Opinion
No. C7-85-2203.
August 8, 1986.
William J. Wernz, Director of Lawyers Professional Responsibility, Martin A. Cole, Asst. Director, St. Paul, Minn., for appellant.
John Feldman, St. Paul, Minn., pro se.
Heard, considered, and decided by the court en banc.
The referee having found respondent attorney guilty of 18 counts of professional misconduct, the issue before us is the discipline to be imposed. The referee has recommended disbarment. We agree.
On November 4, 1985, the Director of the Lawyers Professional Responsibility Board filed a petition for disciplinary action with this court against respondent John H. Feldman, alleging 12 counts of misconduct. On April 3, 1986, the Director filed a supplemental petition alleging six additional counts. Feldman's pro se general denial to the original petition was subsequently stricken by the referee when respondent failed to comply with the Director's discovery requests. Feldman also never answered the supplemental petition. Consequently, the allegations of misconduct in the two petitions are deemed admitted by respondent. Rule 13(c), Rules on Lawyers Professional Responsibility.

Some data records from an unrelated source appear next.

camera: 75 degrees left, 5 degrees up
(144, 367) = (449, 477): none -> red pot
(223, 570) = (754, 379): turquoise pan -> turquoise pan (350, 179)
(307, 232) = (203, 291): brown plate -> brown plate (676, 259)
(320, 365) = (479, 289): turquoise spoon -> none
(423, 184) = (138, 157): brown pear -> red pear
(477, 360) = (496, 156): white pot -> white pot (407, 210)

Subsequently, respondent failed to appear at the hearing on the two petitions before Judge Paul Hoffman, the referee. Judge Hoffman filed his findings of fact, conclusions of law and recommendation for disbarment on May 30, 1986. Respondent failed to request a transcript of the hearing and, therefore, the referee's findings and conclusions are deemed conclusive. Rule 14(d), RLPR. We set the matter for an expedited hearing and, before us also, respondent has failed to appear.

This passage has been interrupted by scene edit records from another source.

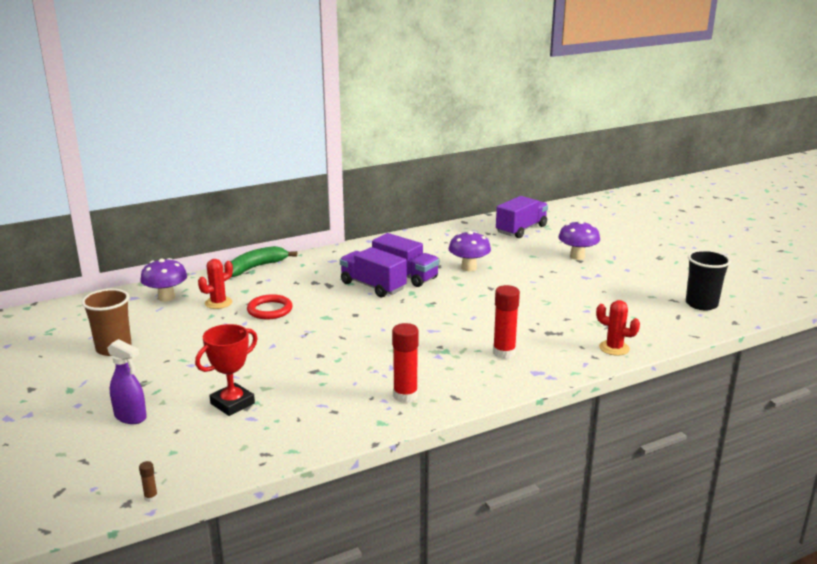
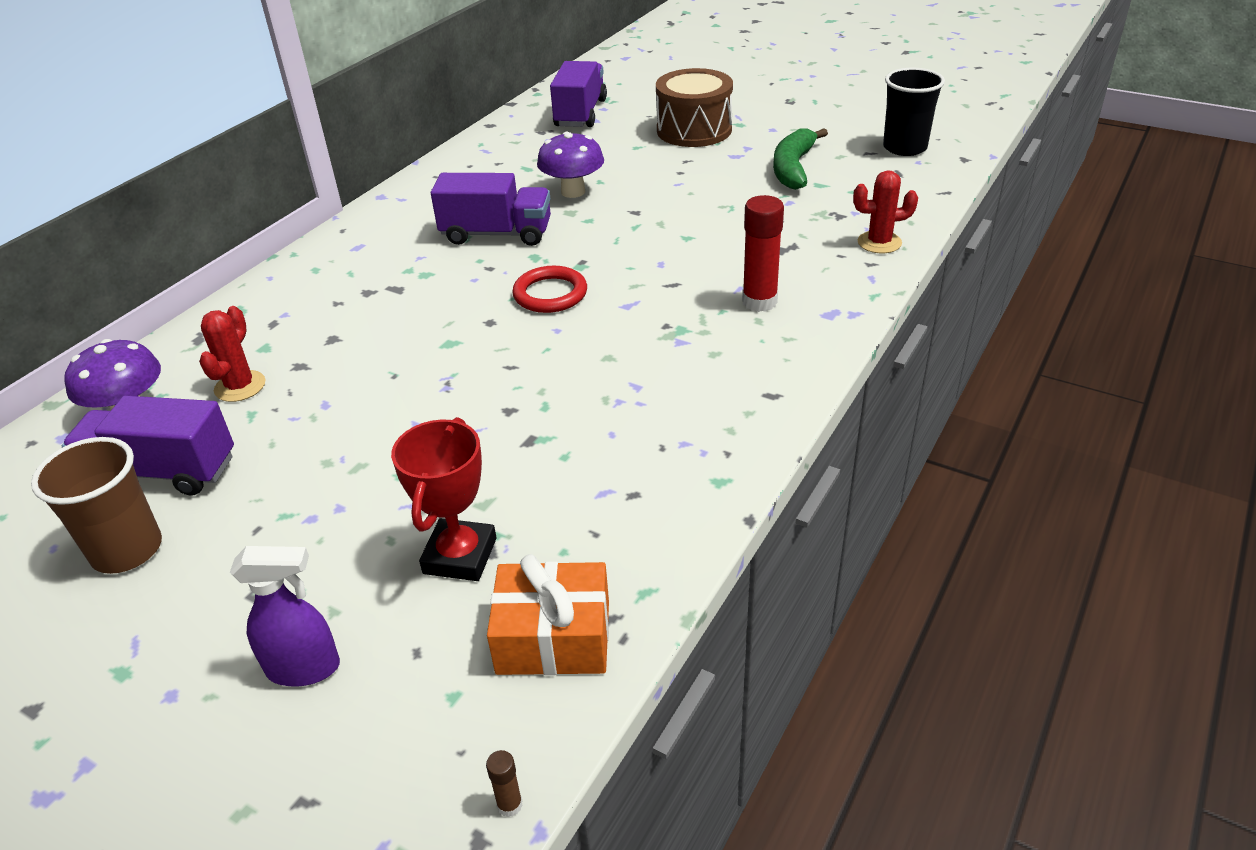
camera: 30 degrees left, 15 degrees up
(234, 449) = (553, 637): none -> orange gift
(256, 267) = (240, 301): green banana -> green banana (793, 168)
(270, 310) = (344, 365): red ring -> red ring (550, 294)
(373, 286) = (467, 267): purple truck -> purple truck (162, 471)
(405, 396) = (706, 423): red glue stick -> none
(577, 256) = (694, 130): purple mushroom -> brown drum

The counts of misconduct against respondent consist of client neglect, failing to respond to clients' pleas for information about their files and return of documents, lying to clients about the status of their files, several counts of noncooperation with the Board, practicing without a license, failing to pay personal debts relating to the practice of law, failure to repay a personal loan, and one count of ongoing misappropriation of client funds in excess of $12,000.
There is no need here to repeat the referee's findings on each count of misconduct, but we will mention two. In 1982 Feldman was retained by a client to represent her in a marriage dissolution and was paid a $1,000 retainer. Subsequently, Feldman received a check for $23,204 payable to him in trust for the client. The check represented real estate proceeds connected with the dissolution. Feldman cashed the check, forwarded $9,000 to his client, and kept the remaining $14,204 without putting it in a trust account. The court later awarded the client the remaining $14,204, and the client and Feldman agreed $2,000 should be paid to Feldman for his fees with the balance of $12,204 to the client. Feldman has never paid the $12,204 to his client. In response to the client's repeated requests for her money, Feldman was at first evasive (the check was in the mail), and thereafter the client's requests were ignored. When the client started a lawsuit for her money, Feldman interposed an answer claiming the $12,204 as attorney fees. The money is not in a trust account. In another case, the client paid Feldman a $300 advance to file and enforce a mechanic's lien. Feldman filed and recorded the lien but let the time for bringing a foreclosure action expire. Feldman then sued the debtor for the debt and for a constitutional lien against the debtor's property, but neglected to pursue the action and failed to keep his client informed. Finally, the client, with the help of new counsel, obtained a default judgment against Feldman for $24,329.19, no part of which has been paid.
In addition to the misconduct discussed above, we have here some five counts of neglect of client matters, eight counts of failure to respond to clients' pleas for information, seven counts of failure to return files or refund unearned retainers, three counts of misrepresentation to clients, and four counts of failing to pay personal debts or judgments. Feldman also continues to practice law without a valid license, and he has failed to cooperate with the Director. This course of unethical conduct has continued over a period of some 3 years. Feldman offers no explanation for his conduct and offers no mitigating circumstances. The referee noted nothing in the record gives any prospect that respondent might correct his behavior.
In considering disciplinary sanctions, we weigh: (1) the nature of the misconduct; (2) the cumulative weight of the disciplinary rule violations; (3) the harm to the public; and (4) the harm to the legal profession. In re Agnew, 311 N.W.2d 869, 872 (Minn. 1981). Here the most serious misconduct is the misappropriation of the $12,204, for which at least suspension if not disbarment would be appropriate. But, as Judge Hoffman stated, "Respondent has engaged in a wide range of disciplinary rule violations, however, and the cumulative weight and severity of these violations compel his disbarment." We agree.
It is ordered that respondent is disbarred from the practice of law in this state effective immediately.